職場の輪の中で、みんなが軽快に笑ってる。テレビの話、子どもの話、週末のパンケーキ屋の話。
……ごめん、何も返せる話題がない。
そもそもパンケーキって、そんなに語れる食い物だったか?
会話に入ろうとタイミングを見計らってるうちに、話は次の話題へ。
「なんか無理して喋らなくてもいいよ」と言われたときのダメージは、ブラックコーヒー5杯分の胃痛に匹敵する。

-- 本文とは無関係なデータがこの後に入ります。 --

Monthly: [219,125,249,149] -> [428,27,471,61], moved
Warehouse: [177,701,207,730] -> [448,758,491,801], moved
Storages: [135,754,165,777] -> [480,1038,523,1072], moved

“話しかけるのは自由、でも空気を壊したら自己責任”──それが職場の雑談のルール。誰が決めた?
3.顔色を読むという拷問
「〇〇さん、最近ちょっと冷たいよね」
「昨日なんか機嫌悪そうだったし」
──いやいや、私が気にしてんのはそっちの顔色なんですけど?
上司の声が低い気がするだけで、もう今日は全部ダメな気がしてくる。
「あの時の返事、まずかったかな」
「余計な一言だったかも」
家に帰ってシャワー浴びながら、反省会が止まらない。温度調節よりも職場の空気のほうがよっぽど気を遣う。

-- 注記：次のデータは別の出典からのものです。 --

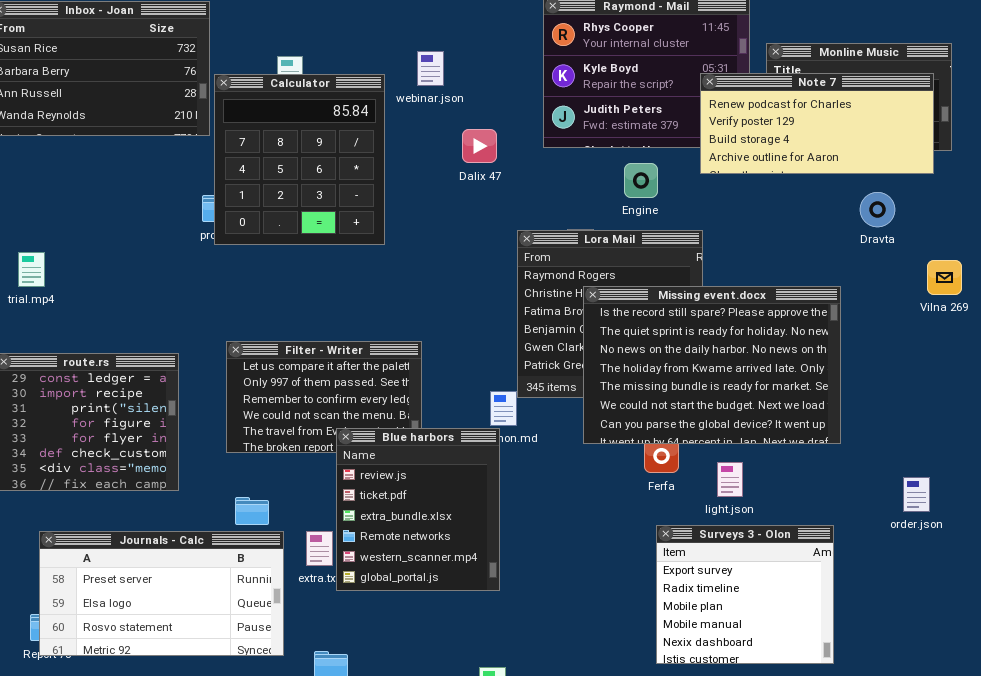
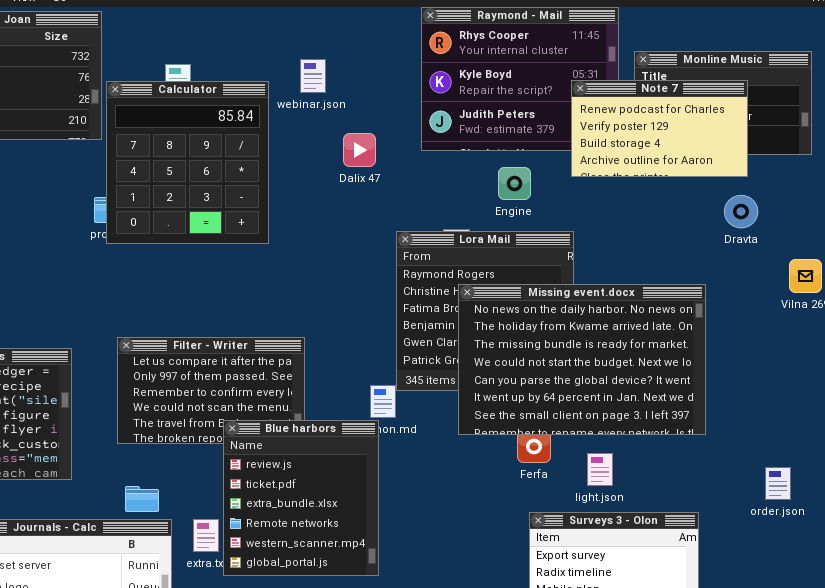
Note 7: [700,73,934,174] -> [571,80,748,177], resized
Missing event.docx: [583,286,841,444] -> [458,284,706,435], scrolled down 2 rows

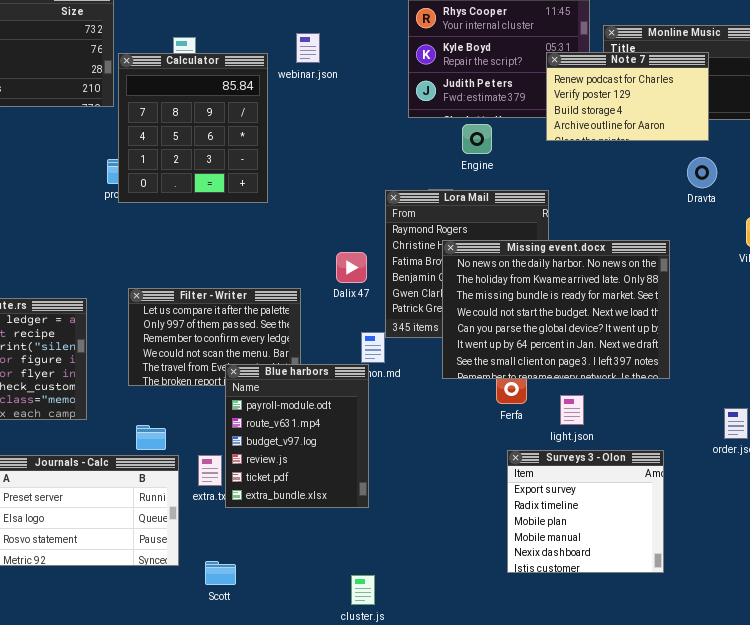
Dalix 47: [343,133,376,167] -> [336,252,367,283], moved
Engine: [498,167,531,200] -> [462,124,492,154], moved
Blue harbors: [223,420,379,576] -> [225,364,369,508], scrolled up 3 rows

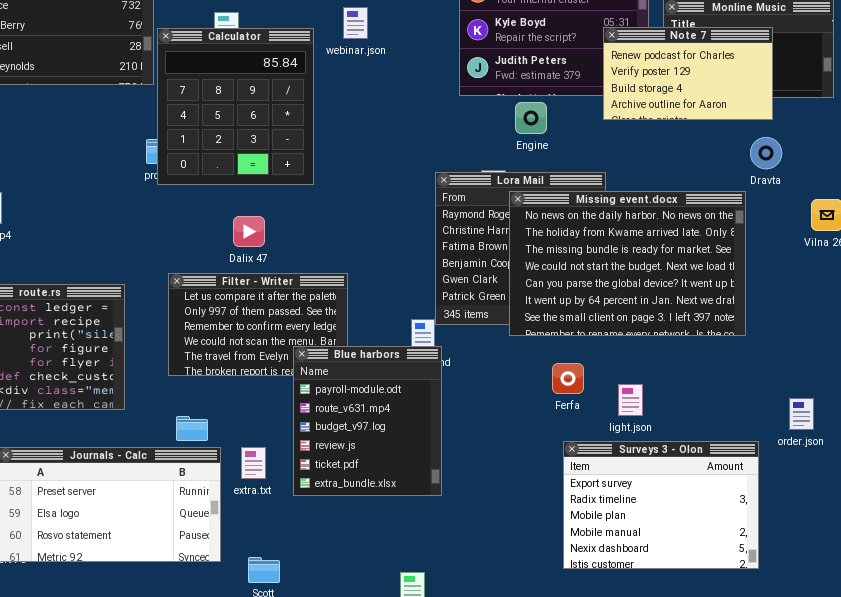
Missing event.docx: [442,240,670,379] -> [509,191,746,336], moved
Dalix 47: [336,252,367,283] -> [233,216,265,247], moved
Blue harbors: [225,364,369,508] -> [293,346,442,496], moved
Surveys 3 - Olon: [507,450,664,573] -> [563,441,759,569], resized

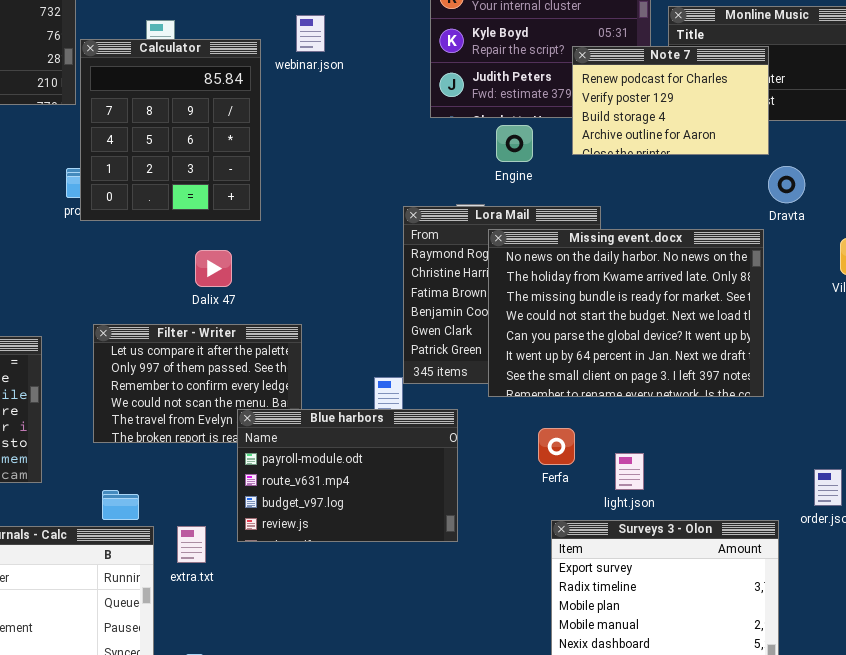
Note 7: [603,27,773,120] -> [572,46,769,155], moved
Dalix 47: [233,216,265,247] -> [195,250,232,287], moved
Blue harbors: [293,346,442,496] -> [237,409,458,542], resized

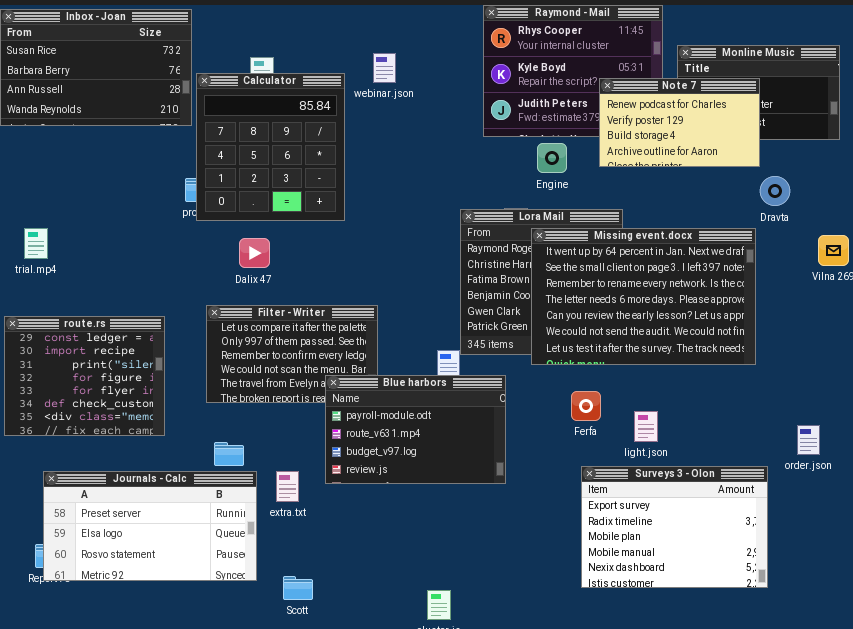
Missing event.docx: [488,229,764,397] -> [531,228,756,365], scrolled down 5 rows
Dalix 47: [195,250,232,287] -> [239,238,270,268], moved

ADHDには“直感で人の機嫌を読む機能”が標準装備されていない。
でも周囲はその前提で動いている。結果、事故多発。
4.いい人をやりすぎて、電池切れ
「嫌なことは断ればいいよ」
「我慢しすぎじゃない?」
──だから、それができないんだって。
頼まれると断れない。「ちょっとお願い」「ついでにこれも」
気づけば自分だけ残業。けど誰も見てない。
何かを引き受けたときの「助かった〜!」の笑顔は覚えてるのに、
疲れた顔して帰ったときの自分のことは、誰も気づいてくれない。
「君ってほんと気が利くよね」って言葉をもらうたびに、
“気が利く奴”という仮面をきつく縛り直して、心の酸素がどんどん薄くなる。
5.誰も悪くない、でもしんどい
「相手のせいじゃない」と分かってる。
「自分が気にしすぎ」とも分かってる。
でも、“わかってる”ことと“楽になる”ことは別だ。
「無理しなくていいよ」と言ってくれる人にほど、無理をしてしまう。
「気にしないで」と言われた一言を、三日後も覚えてる。
「そろそろ馴染んでくれないと」と言われたとき、
“あなたと同じにはなれません”と叫びたい気持ちを飲み込んで、笑顔でうなずいた。
こんな日々を繰り返していると、
人と話す前に、まず“自分の心”をスイッチオンにしなきゃならない。
まとめ:人間関係は、ノイズキャンセリングよりも消耗する
メールの返信も、プレゼンの準備も、作業の段取りも、ある程度は練習でなんとかなる。
でも人間関係だけは“がんばるほどズレる”不思議なゲーム。
たった一言の表現ミスで信頼が壊れたり、
一回の雑談スルーで「ノリ悪い人」認定されたり。
“普通にやってるだけ”が難しい、そんな自分に疲れていく。
「気にしないで」と言われるほど、気にしてしまう。
「もっと肩の力を抜いて」と言われると、どこに力を入れてたのか分からなくなる。
今日もまた、笑顔で疲れ、気を遣っては“何もしてないように見える”時間を過ごしている。